Prince Edward Islanders are not having to wait as long for hip and knee replacement surgeries, but the wait times are still more than double national targets.

The wait times were raised as a concern by the Opposition during the spring sitting of the legislature. Referencing numbers from March, the Opposition noted the average wait for a hip replacement was 468 days, and 538 days for knee surgery. New numbers this week now list wait times of 422 days for hips and 454 for knees.

That is still far longer than the national target of 182 days.

Orthopedic surgeon Dr. Scott Wotherspoon told Island Morning host Laura Chapin those numbers should continue to come down, following the hiring of a sixth surgeon in November 2019.

"The five of us really just couldn't keep up," said Wotherspoon.

"We lobbied and were successful in getting a sixth orthopedic surgeon here.
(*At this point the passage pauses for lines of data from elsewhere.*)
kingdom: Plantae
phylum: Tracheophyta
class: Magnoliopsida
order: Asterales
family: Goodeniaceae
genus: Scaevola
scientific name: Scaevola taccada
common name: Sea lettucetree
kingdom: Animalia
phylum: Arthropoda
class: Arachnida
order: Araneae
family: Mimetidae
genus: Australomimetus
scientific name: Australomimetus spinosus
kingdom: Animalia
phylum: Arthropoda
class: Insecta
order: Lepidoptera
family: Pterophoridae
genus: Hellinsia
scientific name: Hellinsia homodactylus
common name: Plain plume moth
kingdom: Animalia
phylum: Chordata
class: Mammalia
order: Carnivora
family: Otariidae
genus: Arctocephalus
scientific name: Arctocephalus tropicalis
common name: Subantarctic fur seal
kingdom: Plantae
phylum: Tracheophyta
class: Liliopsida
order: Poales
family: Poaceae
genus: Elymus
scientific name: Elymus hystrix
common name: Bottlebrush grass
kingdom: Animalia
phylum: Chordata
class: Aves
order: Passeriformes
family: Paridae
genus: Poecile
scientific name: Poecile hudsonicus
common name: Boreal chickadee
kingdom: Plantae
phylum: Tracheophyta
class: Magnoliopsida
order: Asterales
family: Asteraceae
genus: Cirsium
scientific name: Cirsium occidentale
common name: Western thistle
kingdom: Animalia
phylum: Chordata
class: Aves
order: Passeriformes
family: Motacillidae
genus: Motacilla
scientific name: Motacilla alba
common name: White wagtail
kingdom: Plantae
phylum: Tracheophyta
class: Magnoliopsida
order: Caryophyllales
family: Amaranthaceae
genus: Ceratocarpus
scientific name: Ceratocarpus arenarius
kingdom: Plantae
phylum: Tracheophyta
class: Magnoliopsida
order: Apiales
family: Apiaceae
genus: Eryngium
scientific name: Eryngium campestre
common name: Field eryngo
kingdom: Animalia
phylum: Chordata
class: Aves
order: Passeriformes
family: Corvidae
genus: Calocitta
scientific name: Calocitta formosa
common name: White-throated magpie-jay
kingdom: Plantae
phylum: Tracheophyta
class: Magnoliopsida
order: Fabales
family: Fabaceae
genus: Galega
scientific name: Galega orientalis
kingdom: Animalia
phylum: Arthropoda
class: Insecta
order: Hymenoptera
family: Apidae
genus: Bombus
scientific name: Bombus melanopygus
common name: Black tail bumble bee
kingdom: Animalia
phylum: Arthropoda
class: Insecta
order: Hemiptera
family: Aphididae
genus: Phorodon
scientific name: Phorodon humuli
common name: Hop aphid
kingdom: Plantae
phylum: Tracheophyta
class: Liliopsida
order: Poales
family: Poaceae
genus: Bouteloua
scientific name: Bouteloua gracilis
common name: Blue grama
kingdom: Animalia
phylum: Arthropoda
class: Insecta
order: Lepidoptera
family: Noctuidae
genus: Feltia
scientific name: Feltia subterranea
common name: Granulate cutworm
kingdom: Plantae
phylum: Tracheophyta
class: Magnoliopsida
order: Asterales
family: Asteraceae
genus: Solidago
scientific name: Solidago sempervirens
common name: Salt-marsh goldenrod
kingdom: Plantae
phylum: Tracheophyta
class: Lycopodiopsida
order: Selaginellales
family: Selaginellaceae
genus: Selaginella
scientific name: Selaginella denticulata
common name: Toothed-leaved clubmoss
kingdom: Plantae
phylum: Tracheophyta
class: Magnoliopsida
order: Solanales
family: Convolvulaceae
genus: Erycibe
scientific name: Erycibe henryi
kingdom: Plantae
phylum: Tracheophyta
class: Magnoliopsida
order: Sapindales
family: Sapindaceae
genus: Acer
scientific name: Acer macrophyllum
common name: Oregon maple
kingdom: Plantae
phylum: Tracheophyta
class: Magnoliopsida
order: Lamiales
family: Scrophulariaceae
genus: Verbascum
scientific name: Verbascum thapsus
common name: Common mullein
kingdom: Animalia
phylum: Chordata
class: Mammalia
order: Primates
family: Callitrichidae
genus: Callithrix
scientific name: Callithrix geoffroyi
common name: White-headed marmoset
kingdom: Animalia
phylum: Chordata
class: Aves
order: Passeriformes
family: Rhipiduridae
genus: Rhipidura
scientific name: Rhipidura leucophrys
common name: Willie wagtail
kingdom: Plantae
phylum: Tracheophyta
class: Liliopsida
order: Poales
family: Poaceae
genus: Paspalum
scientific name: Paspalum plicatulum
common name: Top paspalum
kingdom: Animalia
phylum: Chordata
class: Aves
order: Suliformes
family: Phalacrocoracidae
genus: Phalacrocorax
And I think we will see those numbers come down."

Pandemic slows progress

The COVID-19 pandemic, coming just a few months after the sixth surgeon started, shut down joint surgeries for eight weeks.

CBC
CBC

Surgeons were, however, still seeing patients and adding them to the waiting list. All that means it is taking some time for that sixth surgeon to start having an impact on wait times.

The surgeons have also been making more efficient use of resources on the Island recently, Wotherspoon said, moving more day surgeries to the Prince County Hospital, and freeing up beds at the QEH in Charlottetown.

Supply and demand

While Wotherspoon expects the situation to improve in the short term, he said the province still faces long-term issues.

It comes down to supply and demand, he said. The province increased the supply with the sixth surgeon, but with the Island's demographics demand will continue to increase for the next decade or two.

But he added that is not inevitable, and Islanders can decrease their odds of needing a joint replacement by losing a little weight.

"We put anywhere between three and eight times our body weight through our joints," said Wotherspoon.

"So even a small amount of weight loss can actually help improve the life of any joint."